The low earth orbit plasma experienced by exposed interconnect-dielectric junctions commonly found on spacecraft solar panel surfaces was modeled using a fully kinetic particle-in-cell (PIC) simulation of both ambient ions and electrons. From time-accurate simulations we observed that the plasma sheath had a formation time somewhere between the ion and electron time scales of 17 μs and 30ps, respectively and electron and ion velocity distribution functions were observed to be highly non-Maxwellian. Comparison of the electron plasma sheath thickness with analytic cylindrical sheath models gave reasonable agreement if the embedded biased interconnect voltage was sufficiently high to cause the dielectric surface to act as a free electron flowing medium. Finally, it was found from the fully kinetic PIC simulations that the fundamental mechanism behind parasitic current is closely related to electron avalanche and the fraction of SEE emitted from different avalanche levels as well as the current collected at the interconnect could be modeled by a power law series for avalanche levels greater than two.
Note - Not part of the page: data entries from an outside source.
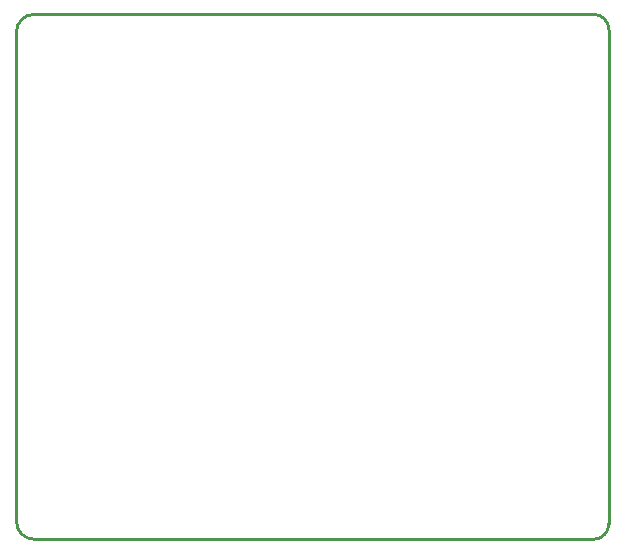
<source format=gko>
G04*
G04 #@! TF.GenerationSoftware,Altium Limited,Altium Designer,22.8.2 (66)*
G04*
G04 Layer_Color=16711935*
%FSLAX44Y44*%
%MOMM*%
G71*
G04*
G04 #@! TF.SameCoordinates,219079CE-D9F2-4F20-8337-977AF1FC8BC2*
G04*
G04*
G04 #@! TF.FilePolarity,Positive*
G04*
G01*
G75*
%ADD13C,0.2540*%
D13*
X15112Y444500D02*
G03*
X0Y429388I0J-15112D01*
G01*
X501650Y431492D02*
G03*
X488642Y444500I-13008J0D01*
G01*
X488642Y0D02*
G03*
X501650Y13008I0J13008D01*
G01*
X0Y15112D02*
G03*
X15112Y0I15112J0D01*
G01*
X15112Y444500D02*
X488642D01*
X0Y15112D02*
X0Y429388D01*
X501650Y13008D02*
X501650Y431492D01*
X15112Y0D02*
X488642D01*
M02*

</source>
航天器太阳能电池板表面上常见的暴露互连-电介质结所经历的低地球轨道等离子体使用环境离子和电子的全动力学粒子电池 (PIC) 模拟进行建模。从时间精确的模拟中，我们观察到等离子体鞘的形成时间介于 17 μ的离子和电子时间尺度之间s 和 30ps，分别观察到电子和离子速度分布函数是高度非麦克斯韦分布函数。如果嵌入的偏置互连电压足够高以导致电介质表面充当自由电子流动介质，则电子等离子体鞘层厚度与解析圆柱形鞘层模型的比较给出了合理的一致性。最后，从全动力学 PIC 模拟中发现，寄生电流背后的基本机制与电子雪崩密切相关，不同雪崩水平发射的 SEE 部分以及互连处收集的电流可以通过幂律建模雪崩水平大于 2 的系列。